Codis has agreed to acquire Catalent’s Nottingham facility, expanding its UK pharmaceutical manufacturing base and strengthening its position in spray drying, amorphous solid dispersions, and particle engineering.
The transaction will add oral solid dose development and small-scale commercial manufacturing capability to Codis’ existing operations. The Nottingham site brings more than two decades of oral solid dose expertise and will sit alongside Codis’ Haverhill facility, where the company has been investing in commercial-scale spray drying capability.
Subject to customary closing conditions, the acquisition is expected to complete in the third quarter of 2026. Once closed, the deal will give Codis a more integrated route from development and clinical supply through to commercial intermediates and final oral dose forms.

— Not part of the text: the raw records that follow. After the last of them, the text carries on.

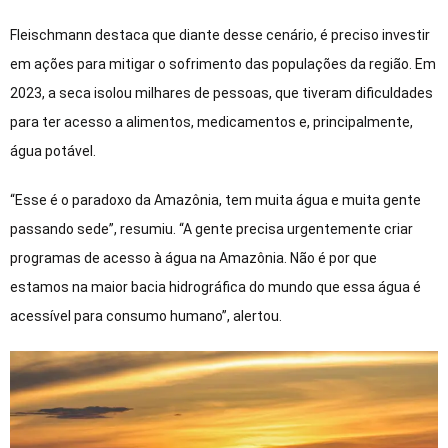
Fleischmann destaca que diante desse cenário, é preciso investir
em ações para mitigar o sofrimento das populações da região. Em
2023, a seca isolou milhares de pessoas, que tiveram dificuldades
para ter acesso a alimentos, medicamentos e, principalmente,
água potável.
“Esse é o paradoxo da Amazônia, tem muita água e muita gente
passando sede”, resumiu. “A gente precisa urgentemente criar
programas de acesso à água na Amazônia. Não é por que
estamos na maior bacia hidrográfica do mundo que essa água é
acessível para consumo humano”, alertou.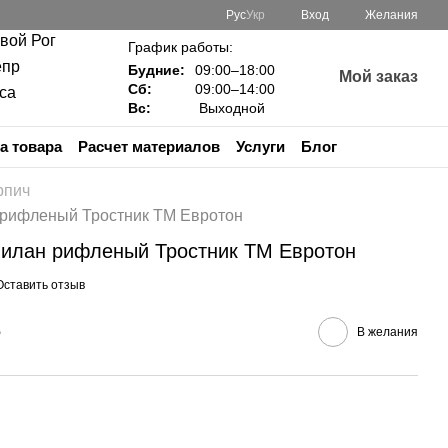
Рус
Укр
Вход
Желания
ивой Рог
График работы:
епр
Будние:
09:00–18:00
Мой заказ
Сб:
09:00–14:00
са
Вс:
Выходной
а товара
Расчет материалов
Услуги
Блог
рпич
 рифленый Тростник ТМ Евротон
Милан рифленый Тростник ТМ Евротон
Оставить отзыв
е
В желания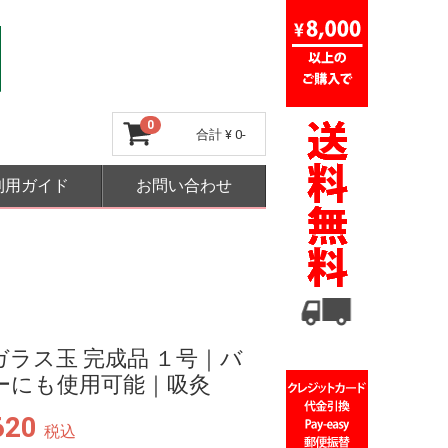
0
合計
¥ 0-
利用ガイド
お問い合わせ
ガラス玉 完成品 １号｜バ
ーにも使用可能｜吸灸
620
税込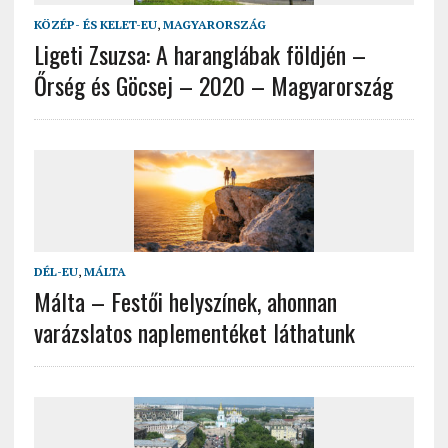
KÖZÉP- ÉS KELET-EU
,
MAGYARORSZÁG
Ligeti Zsuzsa: A haranglábak földjén –
Őrség és Göcsej – 2020 – Magyarország
DÉL-EU
,
MÁLTA
Málta – Festői helyszínek, ahonnan
varázslatos naplementéket láthatunk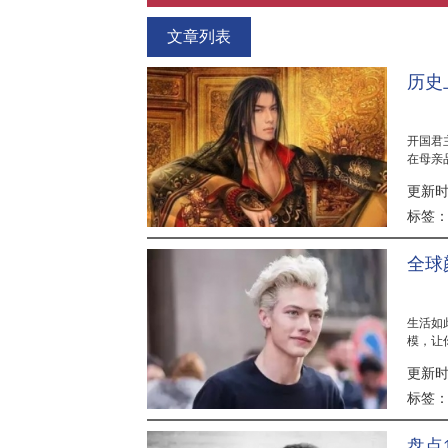
文章列表
历史
开国君
在母亲
史上那..
更新时间
标签
全球
生活如
模，让
更新时间
标签
盘点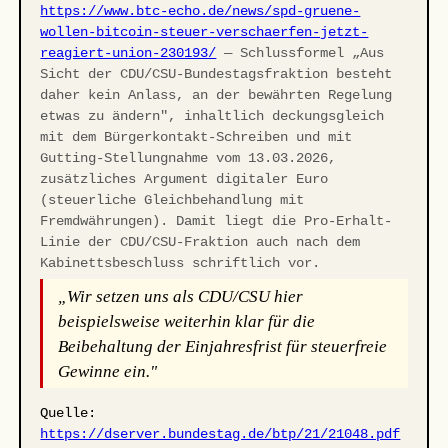
https://www.btc-echo.de/news/spd-gruene-
wollen-bitcoin-steuer-verschaerfen-jetzt-
reagiert-union-230193/
— Schlussformel „Aus
Sicht der CDU/CSU-Bundestagsfraktion besteht
daher kein Anlass, an der bewährten Regelung
etwas zu ändern", inhaltlich deckungsgleich
mit dem Bürgerkontakt-Schreiben und mit
Gutting-Stellungnahme vom 13.03.2026,
zusätzliches Argument digitaler Euro
(steuerliche Gleichbehandlung mit
Fremdwährungen). Damit liegt die Pro-Erhalt-
Linie der CDU/CSU-Fraktion auch nach dem
Kabinettsbeschluss schriftlich vor.
„Wir setzen uns als CDU/CSU hier
beispielsweise weiterhin klar für die
Beibehaltung der Einjahresfrist für steuerfreie
Gewinne ein."
Quelle:
https://dserver.bundestag.de/btp/21/21048.pdf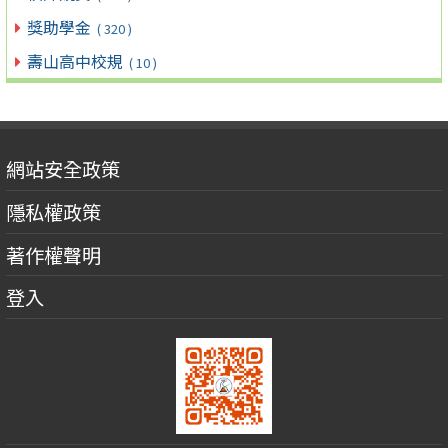
獎助學金
( 320 )
壽山高中校規
( 10 )
網站安全政策
隱私權政策
著作權聲明
登入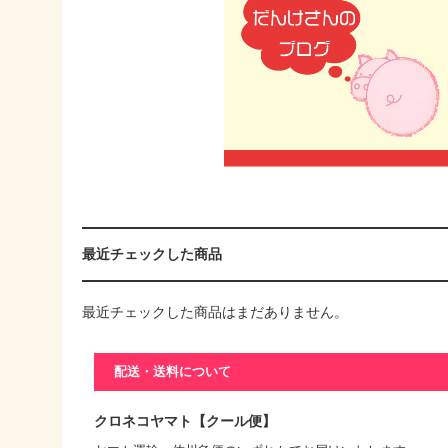
最近チェックした商品
最近チェックした商品はまだありません。
配送・送料について
クロネコヤマト【クール便】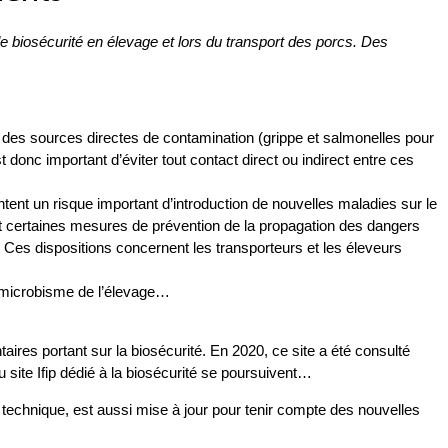
de biosécurité en élevage et lors du transport des porcs. Des
 des sources directes de contamination (grippe et salmonelles pour
donc important d’éviter tout contact direct ou indirect entre ces
tent un risque important d’introduction de nouvelles maladies sur le
voit certaines mesures de prévention de la propagation des dangers
s. Ces dispositions concernent les transporteurs et les éleveurs
u microbisme de l’élevage…
taires portant sur la biosécurité. En 2020, ce site a été consulté
 site Ifip dédié à la biosécurité se poursuivent…
technique, est aussi mise à jour pour tenir compte des nouvelles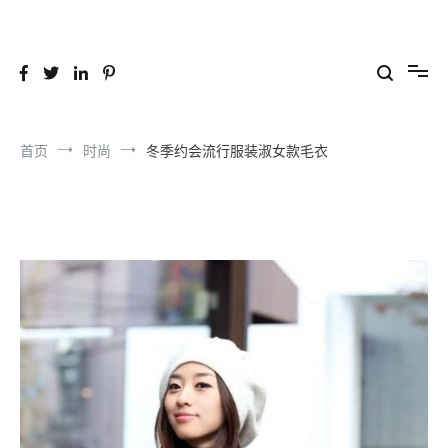
跳
到
26YC
-Air to Air Heat Exchangers & Waste Heat Recovery Solutions
内
容
首页
时尚
冬季约会流行服装淑女款毛衣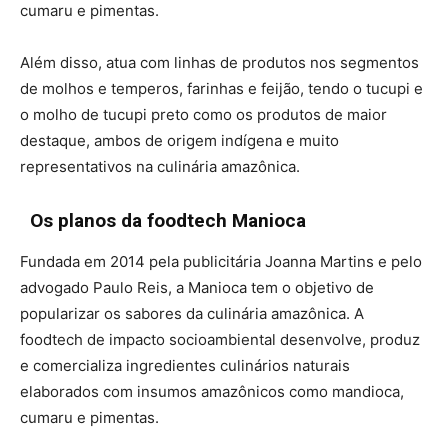
cumaru e pimentas.
Além disso, atua com linhas de produtos nos segmentos
de molhos e temperos, farinhas e feijão, tendo o tucupi e
o molho de tucupi preto como os produtos de maior
destaque, ambos de origem indígena e muito
representativos na culinária amazônica.
Os planos da foodtech Manioca
Fundada em 2014 pela publicitária Joanna Martins e pelo
advogado Paulo Reis, a Manioca tem o objetivo de
popularizar os sabores da culinária amazônica. A
foodtech de impacto socioambiental desenvolve, produz
e comercializa ingredientes culinários naturais
elaborados com insumos amazônicos como mandioca,
cumaru e pimentas.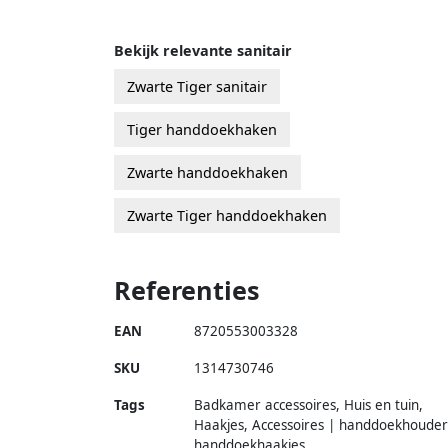
Bekijk relevante sanitair
Zwarte Tiger sanitair
Tiger handdoekhaken
Zwarte handdoekhaken
Zwarte Tiger handdoekhaken
Referenties
EAN
8720553003328
SKU
1314730746
Tags
Badkamer accessoires, Huis en tuin,
Haakjes, Accessoires | handdoekhouder
handdoekhaakjes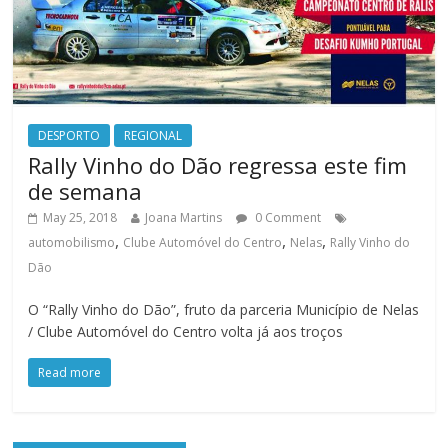
DESPORTO
REGIONAL
Rally Vinho do Dão regressa este fim
de semana
May 25, 2018
Joana Martins
0 Comment
,
,
,
automobilismo
Clube Automóvel do Centro
Nelas
Rally Vinho do
Dão
O “Rally Vinho do Dão”, fruto da parceria Município de Nelas
/ Clube Automóvel do Centro volta já aos troços
Read more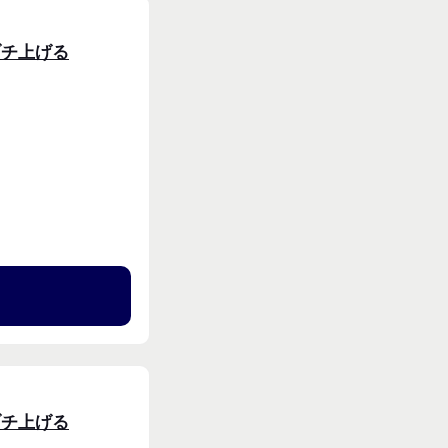
ブチ上げる
る
ブチ上げる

The connection between particle engineering and oral solid dose manufacturing is becoming more important as drug pipelines shift toward molecules with more difficult formulation profiles. Spray drying is widely used to improve solubility and bioavailability for poorly soluble active pharmaceutical ingredients, particularly through amorphous solid dispersions. As active ingredients become more complex, formulation and process engineering have moved closer to the centre of pharmaceutical development.
Bringing development, spray dry processing, and oral dose manufacturing closer together can reduce handover risk between stages. Technology transfer remains one of the more demanding points in pharmaceutical industrialisation, with process parameters, analytical methods, containment requirements, excipients, equipment settings, cleaning validation, and documentation all needing to move cleanly from one environment to another.
The acquisition also strengthens the UK’s position in a technically specific part of pharmaceutical production. Facilities such as Nottingham carry value because they support the difficult middle ground between promising formulation science and repeatable industrial output. That capability is particularly important where drug developers need to move from early development into clinical or small-scale commercial supply without rebuilding the technical pathway at every stage.
Spray drying is not a simple unit operation added to the end of formulation development. It influences particle morphology, residual solvent control, flow properties, stability, downstream handling, capsule or tablet performance, and scale-up behaviour. A formulation that works at laboratory scale still has to withstand industrial equipment, batch consistency requirements, environmental controls, and regulatory scrutiny.
The commercial pressure behind integrated support is growing as complex medicines become more common. Poor aqueous solubility remains a persistent barrier in small molecule development, and the techniques used to address it often require specialist process understanding. The manufacturing advantage arrives when that formulation work is backed by equipment capacity, quality systems, and validated process knowledge.
Contract development and manufacturing organisations are increasingly being judged on continuity as much as capacity. Fragmented supply chains can work when processes are straightforward, but they become harder to manage when the product depends on specialist particle engineering, sensitive analytical controls, and tightly documented manufacturing steps. Each transfer can add cost, delay, and variability.
Codis’ Nottingham move therefore gives the company more than additional site capacity. It creates a stronger UK platform for technically demanding oral medicines, where formulation science, process design, and manufacturing discipline increasingly sit inside the same commercial decision. The integration of Nottingham and Haverhill will determine how effectively Codis can support customers moving from development into dependable supply.